**** INFORMATION SHOWN ****

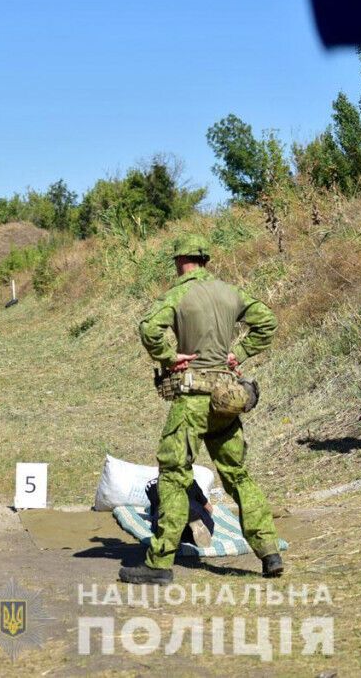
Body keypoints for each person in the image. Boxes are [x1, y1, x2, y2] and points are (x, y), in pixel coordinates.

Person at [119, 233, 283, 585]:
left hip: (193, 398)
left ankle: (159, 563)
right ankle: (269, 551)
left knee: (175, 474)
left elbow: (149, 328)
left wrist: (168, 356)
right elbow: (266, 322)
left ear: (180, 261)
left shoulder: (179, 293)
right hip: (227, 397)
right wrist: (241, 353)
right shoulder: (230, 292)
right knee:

****
**** INFORMATION SHOWN ****

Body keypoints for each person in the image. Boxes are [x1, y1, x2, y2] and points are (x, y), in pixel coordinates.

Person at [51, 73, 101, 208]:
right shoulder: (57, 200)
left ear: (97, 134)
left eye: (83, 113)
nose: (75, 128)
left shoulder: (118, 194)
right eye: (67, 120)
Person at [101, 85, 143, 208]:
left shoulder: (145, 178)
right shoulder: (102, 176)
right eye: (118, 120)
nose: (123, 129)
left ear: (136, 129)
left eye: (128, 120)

****

WHAT IS REQUIRED: Find how many lines above include "shoulder"; reply with the number only.

EXERCISE OUTPUT: 6